Launched in 2016, the $36 million fellowship program recognizes early-career innovators at U.S. universities with the potential to accelerate progress in scientific research, environmental conservation, and patient care. Through the program, each fellow will receive a total of $825,000 over three years, including $50,000 a year from his or her home institution.

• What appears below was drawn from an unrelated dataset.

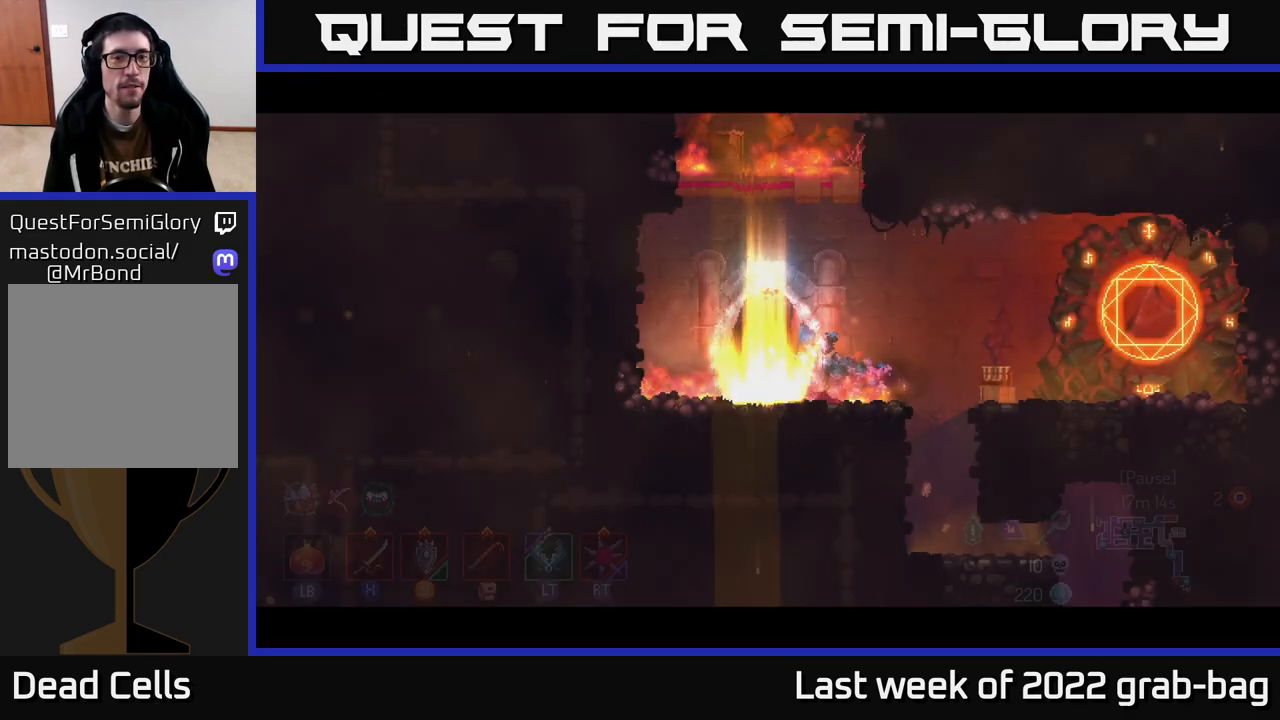
{"buttons": [], "left_stick": "right", "right_stick": "center", "events": [[133, "left_stick", "right"]]}
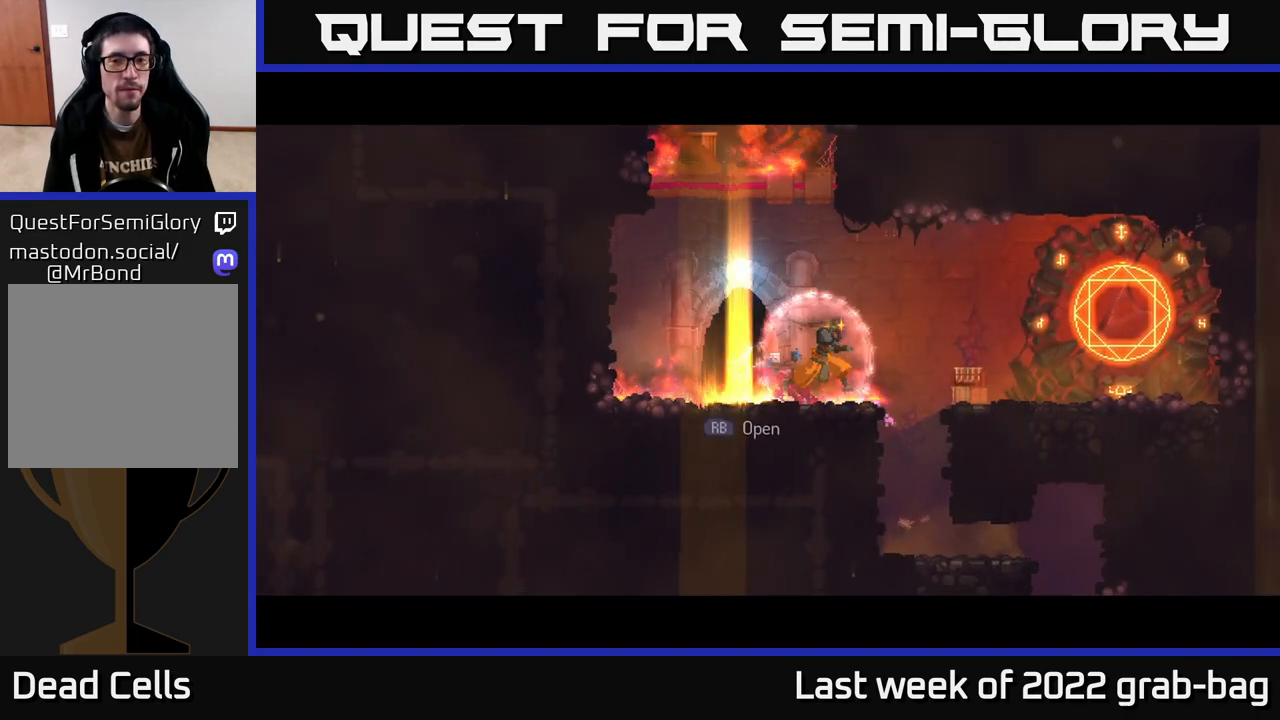
{"buttons": [], "left_stick": "down", "right_stick": "center", "events": [[200, "left_stick", "down"]]}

With the aim of diversifying the applicant portfolio, this year's nominees were solicited from select research institutions in addition to universities.
The 2018 Moore Inventor Fellows include Victor Brar (University of Wisconsin-Madison), whose invention of a novel optical metasurface that generates infrared light holds the promise of a low-cost and efficient method for chemical sensing and for communication; Livia Schiavinato Eberlin (University of Texas, Austin), who is engineering a device that uses machine learning methods to identify cancer cells in operating room settings; Zachary Holman (Arizona State University), whose invention transforms surfaces with thin layers of functional nanomaterials that alter the way they interact with light, heat, and electricity, doubling the efficiency of solar modules; Hal Holmes (Conservation X Labs), whose invention of a handheld, battery-powered screening tool enables anyone to perform an automated DNA test to identify wildlife products in the field; and Prineha Narang (Harvard University), who has invented a tiny quantum sensor that uses a novel interaction mechanism between light and molecules to sense and identify individual molecules, a potential step in accelerating the accurate identification of environmental toxins.
"Gordon Moore had a deep passion for science and invention. It was this purpose and drive that helped fuel the digital revolution and provided part of the rich history of science and invention at the core of Silicon Valley," said Moore Foundation president Harvey V. Fineberg. "These young inventors show great promise for creating positive outcomes for future generations."